### YOUR GOAL
Your answer must be an exact copy of the records, minus any pictures.

—————

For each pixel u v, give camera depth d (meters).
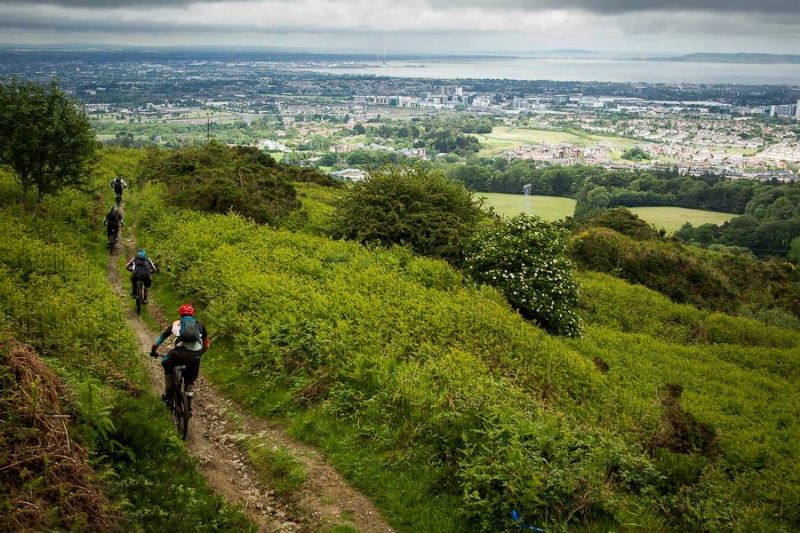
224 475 8.39
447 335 13.71
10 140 20.09
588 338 20.25
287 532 7.25
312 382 10.81
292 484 8.22
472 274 21.09
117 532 6.05
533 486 7.55
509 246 20.75
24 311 11.29
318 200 38.88
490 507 7.43
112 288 17.19
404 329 13.26
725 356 21.62
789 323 28.69
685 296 31.08
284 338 12.23
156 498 6.99
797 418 15.32
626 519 7.75
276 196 30.67
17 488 5.82
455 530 7.36
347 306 14.05
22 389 6.80
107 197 29.39
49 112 21.06
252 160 44.44
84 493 6.07
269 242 20.73
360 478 8.37
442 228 23.67
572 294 20.61
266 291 14.62
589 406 12.73
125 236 23.41
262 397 10.79
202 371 12.09
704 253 39.25
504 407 9.62
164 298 16.67
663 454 9.91
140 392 9.96
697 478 9.68
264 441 9.37
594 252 32.88
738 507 9.09
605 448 9.40
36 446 6.25
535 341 15.49
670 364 19.08
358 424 9.59
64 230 21.05
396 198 24.44
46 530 5.52
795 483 10.66
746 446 12.35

—————

### OUTPUT
For each pixel u v, give camera depth d (meters).
224 475 8.39
447 335 13.71
10 140 20.09
588 338 20.25
287 532 7.25
312 382 10.81
292 484 8.22
472 274 21.09
117 532 6.05
533 486 7.55
509 246 20.75
24 311 11.29
318 200 38.88
490 507 7.43
112 288 17.19
404 329 13.26
725 356 21.62
789 323 28.69
685 296 31.08
284 338 12.23
156 498 6.99
797 418 15.32
626 519 7.75
276 196 30.67
17 488 5.82
455 530 7.36
347 306 14.05
22 389 6.80
107 197 29.39
49 112 21.06
252 160 44.44
84 493 6.07
269 242 20.73
360 478 8.37
442 228 23.67
572 294 20.61
266 291 14.62
589 406 12.73
125 236 23.41
262 397 10.79
202 371 12.09
704 253 39.25
504 407 9.62
164 298 16.67
663 454 9.91
140 392 9.96
697 478 9.68
264 441 9.37
594 252 32.88
738 507 9.09
605 448 9.40
36 446 6.25
535 341 15.49
670 364 19.08
358 424 9.59
64 230 21.05
396 198 24.44
46 530 5.52
795 483 10.66
746 446 12.35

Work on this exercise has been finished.